It probably comes as no surprise that the CSO also took into account the location of workers in its survey of working attitudes. Their report showed that in excess of 40 per cent rurally located people wanted to continue working remotely on a full-time basis once offices open up once again. This is twice the rate of people who reside in urban areas. It is reasonable to assume, therefore, that it is the length of time people spend commuting that is likely to account for such a wide differential between these two groups. What’s more, CSO data also reveals that Irish workers have become increasingly accustomed to working from home. Just like elsewhere in the western world, people have realised how beneficial it can be to their work-life balance and they want to spend more of their careers enjoying this greater level of freedom.
Practical Realities
Some big Irish employers are already recognising the big cultural shift that enforced remote office work brought about within the labour market. Allied Irish Banks (AIB) is a good example because it has embraced the hybrid working model not just in the short-term but sees it as part of its longer-term recruitment and retention strategy. In an update AIB made to investors towards the end of 2020, the bank’s board stated that the employer would continue to provide a high level of flexibility to workers in relation to their chosen location. As a consequence of this, the bank said it aimed to lessen its office space in Dublin by as much as half its current capacity, something that will lead to considerable overhead savings for the business over time.

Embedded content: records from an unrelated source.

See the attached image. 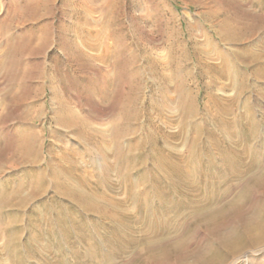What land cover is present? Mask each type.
Listing matches in <instances>:
<instances>
[{"label": "bare ground", "instance_id": "obj_1", "mask_svg": "<svg viewBox=\"0 0 264 264\" xmlns=\"http://www.w3.org/2000/svg\"><path fill=\"white\" fill-rule=\"evenodd\" d=\"M48 1L37 0L31 7V15L24 19L9 15L5 28L11 30L30 25L37 32L45 31L50 27ZM102 1L109 11L107 20L112 23L110 14L116 11L113 9L118 0ZM199 15H203L213 35L202 33L203 44H199L192 35L190 40L196 53L201 52L206 60L198 64L207 73L215 74L207 86L211 103L205 109L208 115L204 121H200L205 114L199 112L191 72L173 50L169 58L149 62L152 81L156 85L162 83L163 92L158 99H150L146 103L151 111L148 113L152 116L157 114L163 121L153 122L147 129L139 125L142 86L138 82L142 75L137 70L138 62L134 55L128 62L130 76L121 101L114 104L115 109L111 112L103 113L102 110L103 119L98 120L91 112L82 115V109L77 110L78 107L72 105L74 103L57 99L58 109L55 107L57 112L53 119V124L60 130L57 141L63 142L65 137H70L80 150L71 148L64 153L66 156H61L62 150L51 142L49 159L44 158L43 144L31 127L43 117L42 109L30 105L33 107L30 109H38L35 117L34 111L24 109L18 121L21 131H17L20 133L17 145L7 162L0 166V178L6 179L0 186V241L5 238V245H0V264H4L3 254L8 255L11 264H117V261L120 264H155L185 249L190 240L202 232L210 241L201 256L180 259L176 264H226L230 257L235 258L227 264H237L249 252L254 253L248 248L264 244V197L260 211L247 219H238L235 228L222 234L211 230V226L217 225L220 219L239 209L251 192L264 189V130L261 126L264 110L255 107L264 98V35L259 36L260 18L254 16L251 22H247L246 16L219 20L213 13L199 11ZM90 29L93 30L94 25L86 21L75 32L89 30L85 43L96 49L103 36H94L96 33L93 35ZM35 30L24 42L25 47L33 51L36 49L33 45L44 49L51 43L50 33L45 35L42 31L35 34ZM39 33L43 35L38 36ZM214 36L237 54L236 66L219 50ZM5 38L9 44L12 42L8 36ZM94 67H90V74H102L103 69ZM26 69L18 70L17 75L25 76ZM106 71L99 85L89 88L104 102L116 100L122 90L115 83L111 71ZM35 78L41 81L40 74ZM25 85L26 88L30 86ZM62 89L64 91V86ZM217 90L223 93L233 91L234 97H221ZM220 128L221 133H218ZM140 134L143 137L139 139ZM158 138L162 146L155 148L159 141L155 142V147L153 143ZM83 151L92 156L93 164H86L81 156L83 153L80 154ZM98 152L103 154L105 164L97 162ZM211 154H218L222 163H205L203 160ZM151 161H154L153 167L148 171L144 166ZM194 163L197 165L195 168ZM140 164L142 166L137 169ZM137 170L138 179H135L133 174ZM163 171L177 175L169 173L172 176L163 177ZM218 176L232 180L239 188L234 198L226 199L225 195L217 193V197L199 208L184 210V204L179 202L162 213L155 207L168 200L166 194L158 197L161 191L165 192L164 185H179V179L184 180L179 186L185 189L188 200L192 201L204 190L215 192ZM100 178L102 182H99ZM133 179L140 182V187L128 186ZM123 183H126V191L130 192L126 197L120 195ZM156 183H161L163 190L159 187L149 192L148 188ZM137 188L142 190L139 195ZM39 201L42 207L32 208V204ZM130 201L137 208L128 206ZM30 215L34 218L31 219ZM175 216L178 220L173 219ZM147 217L154 219L153 223L146 224L143 219ZM160 219L167 221L166 224L158 225L157 220ZM194 224L196 230L192 231L190 227ZM102 237H106V242L100 250L93 251L92 246ZM81 242L86 244V250L78 248ZM51 246L55 248L53 251Z\"/></svg>", "mask_w": 264, "mask_h": 264}, {"label": "rangeland", "instance_id": "obj_2", "mask_svg": "<svg viewBox=\"0 0 264 264\" xmlns=\"http://www.w3.org/2000/svg\"><path fill=\"white\" fill-rule=\"evenodd\" d=\"M48 2L50 3V14H48L49 22H47L49 23L48 27H50L45 29V31L41 30L38 32L43 31V33L45 32V35L50 33L51 43L44 49L33 45L34 49L36 48L35 51H33L27 49L24 42L30 32L35 30L34 26L26 25L25 27L21 26L22 28L15 27L12 28L13 30L11 29V31L5 28L4 23L7 17L12 14H14L19 20L31 15V7L37 3V0H0V158L2 159H0V166H3V163L7 162L12 154L11 152L14 151L17 145L19 140L18 135H20L18 132L19 130L21 131V123L18 121L20 120L22 113L30 108L33 109V107L42 109L43 112V117L40 121L35 122L31 127L34 129L37 138H40L41 144H43L42 150L44 158L49 159V147L51 146V142H54L55 146L62 150L63 154L61 156H66L64 153L71 148L80 150L79 146L70 140V137H65L63 142L57 141V136L60 133V130L53 124V119L55 112H57L56 109H58V103L67 99L65 102H71V104L74 103L72 104L73 107H78L77 110L79 109V111L82 109L80 111L82 115L91 112L94 117L99 118L98 120L103 119L102 110L103 113L111 112L115 109L114 104L121 101L125 89L124 86H126L130 76L128 62L132 61V55L136 57L138 62L137 70L140 71V75H142L138 82L142 86V101L140 104L142 116L140 119L141 121L139 122V125H141L140 127L147 129L151 123H161V121H163L157 114H153V116L150 115L151 111L148 109L147 105L150 99H158L163 92L162 83H160L159 86L152 81L153 75L149 62H152L154 59L164 60L169 58L172 50L174 51L175 56H177L181 62H184V64L188 66V70L191 72V77H193L192 80H194L195 83L199 112L205 114L201 117L200 121H204V117H206L207 114L205 109L211 103L207 95V86L211 78L215 76H212L214 73H207L203 66L198 64V62H205L206 60L202 58L203 54H201V52H199V54L196 53L195 48H193L194 43L190 40V35H192L199 44H203L204 38L202 33H207L210 36L213 35L210 25L206 23L203 15H199V11L209 12L210 14L213 13L215 16L214 18H218L219 20L227 17L244 18V16H246L244 19L247 22H251L255 16L258 19L260 18V38L263 37L261 35H264V0H118L117 6L113 9L116 11L113 12L112 15L110 14L112 23L107 20L109 11L106 9L102 0H49ZM44 12L45 11L42 13ZM21 16L22 18H20ZM44 21L46 22V20ZM86 21L87 23L90 22L94 25V31L90 29L93 35L96 33L94 36H103L96 49H91L87 46V42L85 43L89 30L77 31L78 33L75 32V29ZM38 32L36 30L34 31L35 34H38ZM76 33L79 36H77ZM39 34L40 35L38 36H41L42 33ZM5 36H8L9 40L11 39L10 41L12 42L10 44L6 41ZM112 38H114V40ZM214 42L219 50L227 56L229 62L236 66L238 57L237 54L233 52V49L219 42L218 38L215 36ZM74 48H76L77 51L80 50L82 53L80 51L76 52V49ZM27 51L33 54L31 55ZM110 52L112 53L110 54ZM114 62H118V64H115ZM92 65L96 68L103 69L104 72L102 71V74L100 75L94 74L95 77H93L94 75L89 72ZM23 68H27L26 71L28 75L27 73L25 76L22 74L17 75L18 70ZM43 68L45 69V72H42ZM106 69L111 71L115 83L120 89H122L120 90L121 94H118L116 100L114 98V101L108 102L102 101L101 98L96 95L95 97L93 92L89 89L93 88V85H99L98 83H100V80L104 79L103 74L107 72ZM43 73L46 74V77ZM36 74L41 75V81L35 78ZM19 81L21 85L19 84ZM25 83L27 85L29 84L31 87L27 86L28 88H26ZM39 83H41V86ZM252 84L254 83L252 82ZM39 86L40 89L44 88L41 89L42 92L38 89ZM63 86L64 91L62 89ZM21 90H23L24 93ZM142 90H144V92ZM219 90H217V93L221 97H234L233 91L223 93ZM12 92H16V94L14 95ZM13 96H15V98H13ZM71 98L74 99L72 100ZM254 98L255 97H253V99ZM57 99H59V102H56L58 101ZM262 100L263 101L260 103L257 102L255 107L263 111L264 98ZM30 105L34 106L31 107ZM111 105L114 106L110 108ZM36 108L34 110L30 109L32 112L34 111L33 117H35V114L37 115L36 110L38 109ZM106 109L108 111H105ZM148 111H150V113H148ZM262 117H264V115L261 116V126L262 130H264V118ZM98 123L100 122L98 121ZM218 133H221V128L218 130ZM262 133H264V131ZM140 137H143V135L140 134L139 139ZM155 142H157L158 145ZM153 146L155 148L161 147V140L159 138L158 140H154ZM184 152L185 154L188 153V151ZM82 153L83 155L81 156L87 161L86 164H93L92 156H87L84 151L80 152V154ZM97 156L99 157H97V162L103 164L106 163L101 152H98ZM207 158L208 159L203 160L205 163H222L221 157L218 154H211ZM153 162H149L144 168L150 171L153 167ZM140 166L142 165L140 164L136 168L138 169ZM193 166L194 168L195 166L197 167L195 163ZM138 172L139 170L135 171L133 174V177H136L135 179H138ZM169 173L172 175L176 174L175 172L172 173V171H163L162 175H164L163 177L169 176L171 175ZM0 179L1 186L6 179ZM25 180H27V178H25ZM216 180L218 187L215 192L204 190L200 194L195 195L192 201L188 200L189 196L185 189L179 186L184 180L179 179V185H164L165 192L161 191L158 197L161 198L166 194L168 195V202H163L161 205L156 204L155 207L163 213L181 202L184 204V210H187L189 208H199L208 204L209 201L218 196L217 193L225 195L226 199H232L237 195L239 188L232 180L227 181L222 176H218ZM102 181L103 180L100 178L99 182ZM108 181L111 182L112 180ZM125 184L126 183L122 184L124 186L123 192L120 193L123 197L130 195V192L126 191ZM132 185L140 187V182L133 179L128 183L129 187ZM159 187L163 190L161 183H156L155 185L150 186L148 191L151 192L152 189H159ZM136 190L139 192L138 195L141 194L140 192H142V190H139V188ZM263 197V188H258L256 191L254 190L245 198L243 205L239 207V209L228 214L225 218L220 219L217 225L215 224L211 226V230L222 234L224 231H229L235 228L240 219H247L260 211V208L263 205ZM128 203L130 204H128V206L133 208L136 207L131 201ZM41 205V201L35 202L32 204V208L42 207ZM30 217L33 219L34 215H30ZM176 217L177 216L173 217V219L178 220ZM153 220L154 219L151 217L143 219L146 224L153 223ZM157 221L158 225H164L167 222L163 219ZM195 227L196 225L194 224L190 229L192 231L196 230ZM203 229L206 228L204 227ZM106 240V237L100 238L97 243L92 246V250H100V246L103 245ZM209 241L210 239L208 236L202 232L198 237L192 238L185 249L174 252L166 259L156 261L155 264H176L180 259L190 260L198 255L201 256ZM0 245H5V238L0 241ZM114 246L115 245H112V247ZM78 248L83 251L87 249V246L84 242H81L78 244ZM50 249L53 251L55 248L54 246H51ZM251 250L254 253L249 252L246 256L247 258L244 257L240 259L237 264H264V244L248 248V251ZM234 258L235 257H230L227 263ZM1 259L4 260V264H11L7 254L1 255ZM37 260L39 259H34L33 261ZM138 262L139 260H136V263ZM117 264H120V262L117 261Z\"/></svg>", "mask_w": 264, "mask_h": 264}]
</instances>
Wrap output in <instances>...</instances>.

A Future Part of the Economy
It is not just high profile cases like AIB that shine a light on the future of remote working and flexible working patterns. A major study published by McKinsey Consultants, the global management consultancy firm, found that remote working will be a big part of the Irish economy’s future. It focussed on the specific benefits that flexible working afforded higher-skilled professionals and generally better-paid people working in the service economy. Their research looked into some 2,000 business activities across 800 different jobs in the service sector and it found that a fifth of people performing such tasks would be able to work from home in the long-term without any issues.
Their study also suggested that only two days per week might be needed in the office while, in some sectors, a five-day week working from home was perfectly possible and even likely. Interestingly, the proportion of workers for whom such arrangements were entirely practical went up the more developed the sector happened to be in Ireland. The traditional service-based businesses in the country stand to gain the most from adopting remote working practices in the long-term.
Enabling Digital Tools
Investment will be required in the short and medium-term to make such a potential outcome a reality,. Any such expenditure that goes into time and attendance systems which can handle things like time allocation and visitor management, for when face-to-face meetings are needed in offices, is likely to be recouped quite rapidly simply because less office space will need to be rented. Indeed, with the right digital management tools at a company’s disposal, it will be quite possible to simply rent meeting rooms in shared office spaces on-demand.
This is already the model in much of the City of London and parts of Los Angeles and New York City, so it is likely to be a way that many service-based companies operate in Ireland, too, in the near future. Flexible working is not merely about offering more remote working to employees for the sake of it but to drive ongoing business costs down, too.